Friday, May 27, 2011

The Moral Perils of the Consumer Church

The stuff appearing in The Lead on the Episcopal Cafe is often mostly useful in tracking clericalist interest in (a) homosexuality and (b) making sure that the rest of the communion can't tell them what to do, but other little tidbits do manage to squeeze their way in. So in a collection of various links they come up with the following story from the Financial Post: Fair-trade coffee producers often end up poorer.

What's going on here? Well, here we have upper-middles, SWPLs if you like, who want to make sure that they aren't exploiting anyone in the addiction to caffeine, nor contributing to world pesticide and fertilizer usage. So we have all this certification corporate bureaucracy to assure them that their choice of Organic Gumutindo from Uganda is more virtuous than (say) Maxwell House or Safeway store brand grown who knows where. Well. Really poor farmers can't afford pesticides or fertilizer, so what they grow is organic by default. They also can't afford the certification fees required so that they can get that all-reassuring claim to be organic. Meanwhile the fair trade label typically involves membership in a cooperative or some other corporation whose administrative mouths need to be fed too, thus siphoning off profit which otherwise could go to the farmer. And you should not be surprised to learn that the certification and cooperative organizations are not free of corruption. The upshot of this is that on the average small farmers who stay away from the whole fair-trade/organic market are actually seeing better income than those who participate.

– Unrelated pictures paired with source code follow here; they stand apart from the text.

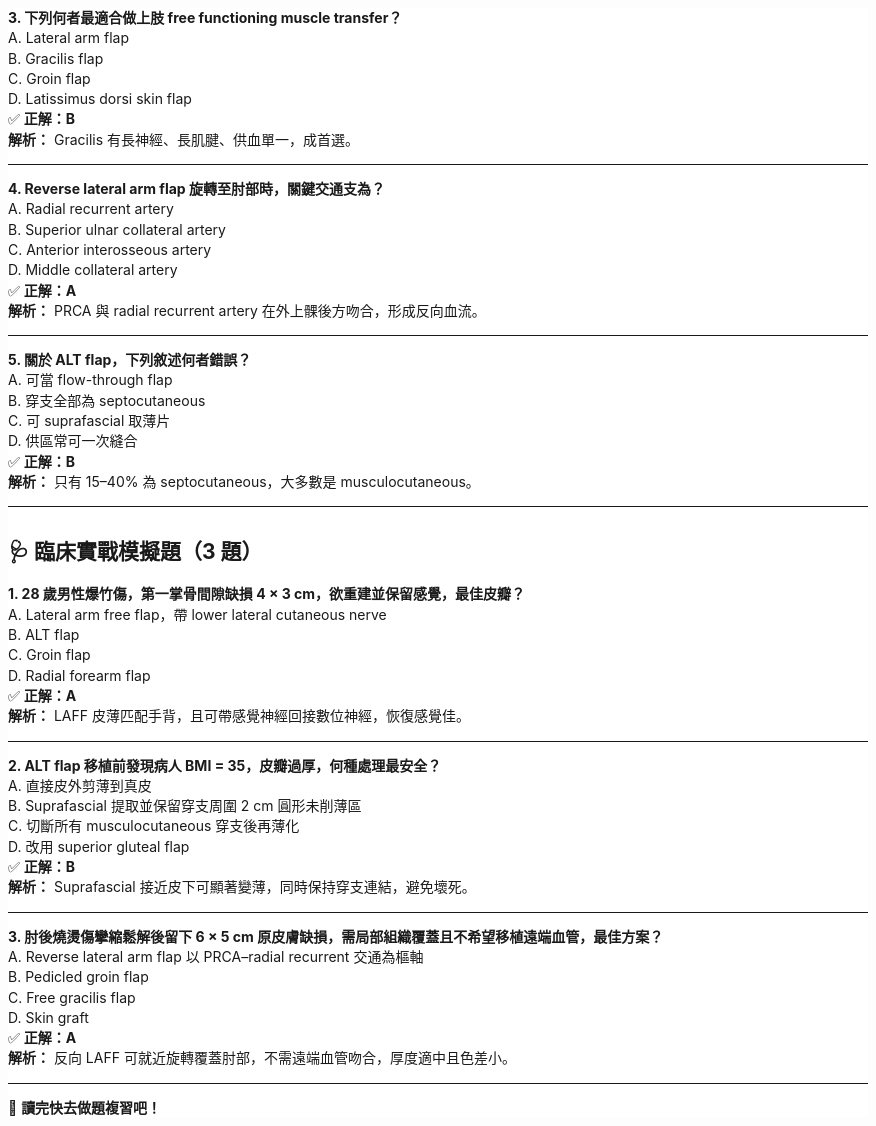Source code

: 
**3. 下列何者最適合做上肢 free functioning muscle transfer？**  
A. Lateral arm flap  
B. Gracilis flap  
C. Groin flap  
D. Latissimus dorsi skin flap  
✅ **正解：B**  
**解析：** Gracilis 有長神經、長肌腱、供血單一，成首選。

---

**4. Reverse lateral arm flap 旋轉至肘部時，關鍵交通支為？**  
A. Radial recurrent artery  
B. Superior ulnar collateral artery  
C. Anterior interosseous artery  
D. Middle collateral artery  
✅ **正解：A**  
**解析：** PRCA 與 radial recurrent artery 在外上髁後方吻合，形成反向血流。

---

**5. 關於 ALT flap，下列敘述何者錯誤？**  
A. 可當 flow-through flap  
B. 穿支全部為 septocutaneous  
C. 可 suprafascial 取薄片  
D. 供區常可一次縫合  
✅ **正解：B**  
**解析：** 只有 15–40% 為 septocutaneous，大多數是 musculocutaneous。

---

## 🩺 臨床實戰模擬題（3 題）

**1. 28 歲男性爆竹傷，第一掌骨間隙缺損 4 × 3 cm，欲重建並保留感覺，最佳皮瓣？**  
A. Lateral arm free flap，帶 lower lateral cutaneous nerve  
B. ALT flap  
C. Groin flap  
D. Radial forearm flap  
✅ **正解：A**  
**解析：** LAFF 皮薄匹配手背，且可帶感覺神經回接數位神經，恢復感覺佳。

---

**2. ALT flap 移植前發現病人 BMI = 35，皮瓣過厚，何種處理最安全？**  
A. 直接皮外剪薄到真皮  
B. Suprafascial 提取並保留穿支周圍 2 cm 圓形未削薄區  
C. 切斷所有 musculocutaneous 穿支後再薄化  
D. 改用 superior gluteal flap  
✅ **正解：B**  
**解析：** Suprafascial 接近皮下可顯著變薄，同時保持穿支連結，避免壞死。

---

**3. 肘後燒燙傷攣縮鬆解後留下 6 × 5 cm 原皮膚缺損，需局部組織覆蓋且不希望移植遠端血管，最佳方案？**  
A. Reverse lateral arm flap 以 PRCA–radial recurrent 交通為樞軸  
B. Pedicled groin flap  
C. Free gracilis flap  
D. Skin graft  
✅ **正解：A**  
**解析：** 反向 LAFF 可就近旋轉覆蓋肘部，不需遠端血管吻合，厚度適中且色差小。

---

🎉 **讀完快去做題複習吧！**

So in the end, what we have here is a little industry whose whole purpose is the assuage the guilty consciences of the exploitative classes--by exploiting the very people that are supposed to be helped by the program! It's like a Marxist parody made real. It's also a testimony to the upper-middle worship of credentials, but that's a whole 'nother class of sinning.

And so here we are, expected to "seek and serve Christ in all persons", to "strive for justice and peace among all people," and to "respect the dignity of every human being," in short, to love our neighbor as ourselves, and instead we get a program which isn't about that. It's about reassuring us that we are good people, or at least superior to the Baptists. Our church doesn't really have a place for the poor and troubled but it's oh so easy to find room for fair trade programs and other "think locally, act globally" ineffectualities. Lawrence Solomon writes above of trying to explain to the representative of some church group how the fair trade certification doesn't really help the farmers, to no avail:
After a long pause, the church official replied something like: “I still think the parishioners would feel better knowing that they were drinking fair-trade coffee.”
Yep, feeling better about yourself: that's what loving your neighbor is all about.